#### [Task objective]
Although the entries contain pictures, repeat only their words, exactly as written.
[Source records Boundary: Start]
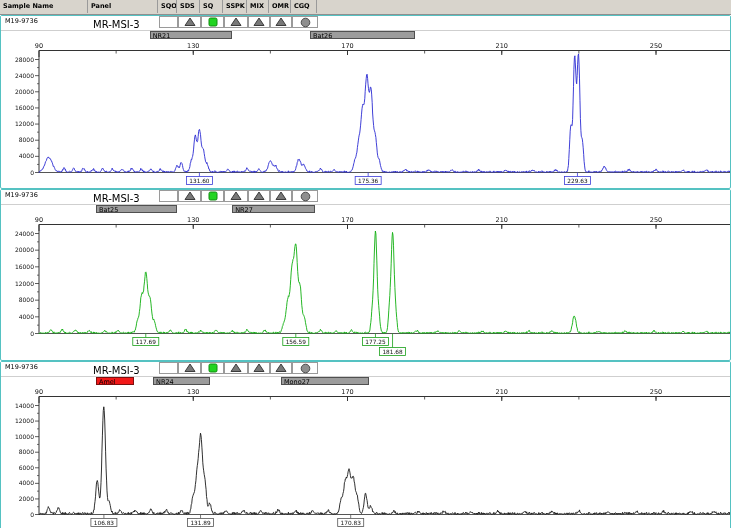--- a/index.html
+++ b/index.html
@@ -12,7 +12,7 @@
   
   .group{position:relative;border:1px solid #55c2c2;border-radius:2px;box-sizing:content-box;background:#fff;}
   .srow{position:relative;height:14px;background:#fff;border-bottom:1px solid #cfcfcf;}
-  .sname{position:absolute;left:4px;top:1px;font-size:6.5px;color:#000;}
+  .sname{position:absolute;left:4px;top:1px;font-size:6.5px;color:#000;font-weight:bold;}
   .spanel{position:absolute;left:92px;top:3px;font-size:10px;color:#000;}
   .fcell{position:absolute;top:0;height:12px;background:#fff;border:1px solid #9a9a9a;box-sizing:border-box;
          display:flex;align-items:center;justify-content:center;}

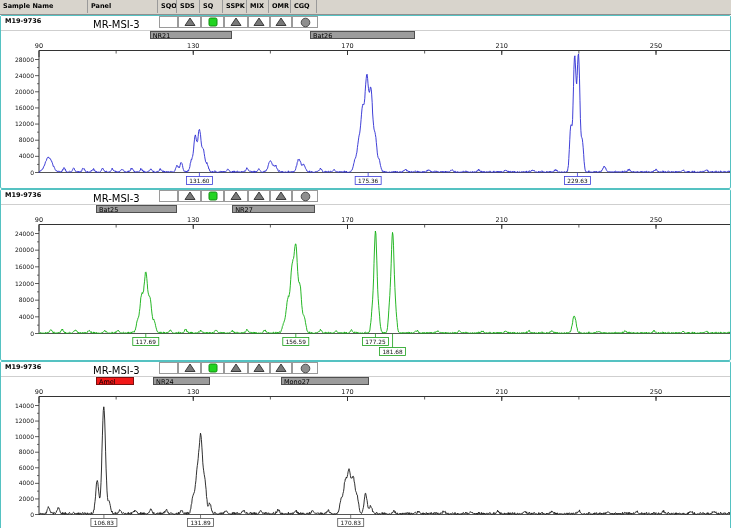--- a/index.html
+++ b/index.html
@@ -275,7 +275,7 @@
         <div class="mrow">
           <div class="mbar red" style="left: 95.1px; width: 37.8px;">Amel</div>
           <div class="mbar gray" style="left: 152.1px; width: 57px;">NR24</div>
-          <div class="mbar gray" style="left: 280px; width: 88.3px;">Mono27</div>
+          <div class="mbar gray" style="left: 292px; width: 88.3px;">Mono27</div>
         </div>
         <svg width="729" height="146">
           <text x="38" y="7" text-anchor="middle" class="tick-label">90</text>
[Source records Boundary: End]
#### [Exercise answer]
--- a/index.html
+++ b/index.html
@@ -12,7 +12,7 @@
   
   .group{position:relative;border:1px solid #55c2c2;border-radius:2px;box-sizing:content-box;background:#fff;}
   .srow{position:relative;height:14px;background:#fff;border-bottom:1px solid #cfcfcf;}
-  .sname{position:absolute;left:4px;top:1px;font-size:6.5px;color:#000;}
+  .sname{position:absolute;left:4px;top:1px;font-size:6.5px;color:#000;font-weight:bold;}
   .spanel{position:absolute;left:92px;top:3px;font-size:10px;color:#000;}
   .fcell{position:absolute;top:0;height:12px;background:#fff;border:1px solid #9a9a9a;box-sizing:border-box;
          display:flex;align-items:center;justify-content:center;}

--- a/index.html
+++ b/index.html
@@ -275,7 +275,7 @@
         <div class="mrow">
           <div class="mbar red" style="left: 95.1px; width: 37.8px;">Amel</div>
           <div class="mbar gray" style="left: 152.1px; width: 57px;">NR24</div>
-          <div class="mbar gray" style="left: 280px; width: 88.3px;">Mono27</div>
+          <div class="mbar gray" style="left: 292px; width: 88.3px;">Mono27</div>
         </div>
         <svg width="729" height="146">
           <text x="38" y="7" text-anchor="middle" class="tick-label">90</text>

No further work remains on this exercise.